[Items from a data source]
* * *

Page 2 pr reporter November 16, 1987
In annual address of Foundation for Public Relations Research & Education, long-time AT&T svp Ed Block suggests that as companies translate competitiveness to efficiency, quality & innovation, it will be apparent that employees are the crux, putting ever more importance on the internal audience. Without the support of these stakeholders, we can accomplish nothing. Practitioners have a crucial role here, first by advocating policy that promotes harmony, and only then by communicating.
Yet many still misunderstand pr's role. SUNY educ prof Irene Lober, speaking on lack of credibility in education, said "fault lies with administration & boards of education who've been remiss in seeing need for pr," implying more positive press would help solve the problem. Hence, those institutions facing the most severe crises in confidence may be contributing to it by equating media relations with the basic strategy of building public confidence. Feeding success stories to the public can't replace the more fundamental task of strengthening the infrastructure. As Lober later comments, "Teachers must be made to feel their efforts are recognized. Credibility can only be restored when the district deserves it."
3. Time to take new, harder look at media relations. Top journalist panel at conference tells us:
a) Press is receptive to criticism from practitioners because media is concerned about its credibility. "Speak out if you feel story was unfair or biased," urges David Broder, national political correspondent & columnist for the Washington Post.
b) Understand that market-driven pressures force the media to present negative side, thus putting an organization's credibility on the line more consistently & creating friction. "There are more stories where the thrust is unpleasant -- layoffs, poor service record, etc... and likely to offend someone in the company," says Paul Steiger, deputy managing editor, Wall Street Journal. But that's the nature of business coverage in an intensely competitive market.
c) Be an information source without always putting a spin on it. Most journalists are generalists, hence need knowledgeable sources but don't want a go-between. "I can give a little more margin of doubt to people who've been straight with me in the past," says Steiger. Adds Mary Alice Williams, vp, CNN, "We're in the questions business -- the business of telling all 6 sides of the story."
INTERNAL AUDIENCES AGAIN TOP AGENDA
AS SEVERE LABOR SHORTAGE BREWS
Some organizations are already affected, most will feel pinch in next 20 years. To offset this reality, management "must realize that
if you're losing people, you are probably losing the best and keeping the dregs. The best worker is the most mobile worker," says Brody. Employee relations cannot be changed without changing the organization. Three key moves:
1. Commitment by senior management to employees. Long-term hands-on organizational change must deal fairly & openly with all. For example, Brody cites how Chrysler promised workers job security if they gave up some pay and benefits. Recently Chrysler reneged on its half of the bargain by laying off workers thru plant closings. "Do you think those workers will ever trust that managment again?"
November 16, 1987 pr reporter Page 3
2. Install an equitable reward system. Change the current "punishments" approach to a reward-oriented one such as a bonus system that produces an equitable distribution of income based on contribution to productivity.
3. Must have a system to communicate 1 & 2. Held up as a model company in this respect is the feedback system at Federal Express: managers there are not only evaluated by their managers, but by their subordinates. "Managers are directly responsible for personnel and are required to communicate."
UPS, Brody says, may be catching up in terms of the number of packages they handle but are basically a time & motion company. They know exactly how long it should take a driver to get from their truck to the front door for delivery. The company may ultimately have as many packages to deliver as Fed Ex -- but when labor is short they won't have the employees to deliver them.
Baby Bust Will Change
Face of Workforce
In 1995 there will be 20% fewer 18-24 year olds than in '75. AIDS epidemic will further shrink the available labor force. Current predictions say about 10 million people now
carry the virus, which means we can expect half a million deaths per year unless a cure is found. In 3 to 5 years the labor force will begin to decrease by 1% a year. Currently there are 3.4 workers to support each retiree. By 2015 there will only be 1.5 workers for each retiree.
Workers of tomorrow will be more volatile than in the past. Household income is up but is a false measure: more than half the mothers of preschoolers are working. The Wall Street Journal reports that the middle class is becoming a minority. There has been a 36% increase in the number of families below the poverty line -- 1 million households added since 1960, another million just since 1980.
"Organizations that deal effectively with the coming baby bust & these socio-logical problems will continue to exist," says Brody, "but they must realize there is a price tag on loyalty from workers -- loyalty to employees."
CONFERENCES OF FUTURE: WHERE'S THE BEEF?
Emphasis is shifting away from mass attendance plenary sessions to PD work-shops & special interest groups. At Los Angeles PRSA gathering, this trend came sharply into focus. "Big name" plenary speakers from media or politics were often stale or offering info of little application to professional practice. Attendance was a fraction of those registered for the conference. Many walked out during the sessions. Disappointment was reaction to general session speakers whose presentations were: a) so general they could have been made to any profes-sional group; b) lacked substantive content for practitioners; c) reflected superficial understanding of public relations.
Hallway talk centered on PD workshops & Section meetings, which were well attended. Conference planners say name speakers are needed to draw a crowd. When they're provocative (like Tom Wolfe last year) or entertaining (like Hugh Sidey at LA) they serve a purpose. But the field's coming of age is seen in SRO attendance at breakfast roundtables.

* * *

Return exactly the run of lines that opens with the one containing "Emphasis is shifting" and closes with the last line of the records above.

Emphasis is shifting away from mass attendance plenary sessions to PD work-shops & special interest groups. At Los Angeles PRSA gathering, this trend came sharply into focus. "Big name" plenary speakers from media or politics were often stale or offering info of little application to professional practice. Attendance was a fraction of those registered for the conference. Many walked out during the sessions. Disappointment was reaction to general session speakers whose presentations were: a) so general they could have been made to any profes-sional group; b) lacked substantive content for practitioners; c) reflected superficial understanding of public relations.
Hallway talk centered on PD workshops & Section meetings, which were well attended. Conference planners say name speakers are needed to draw a crowd. When they're provocative (like Tom Wolfe last year) or entertaining (like Hugh Sidey at LA) they serve a purpose. But the field's coming of age is seen in SRO attendance at breakfast roundtables.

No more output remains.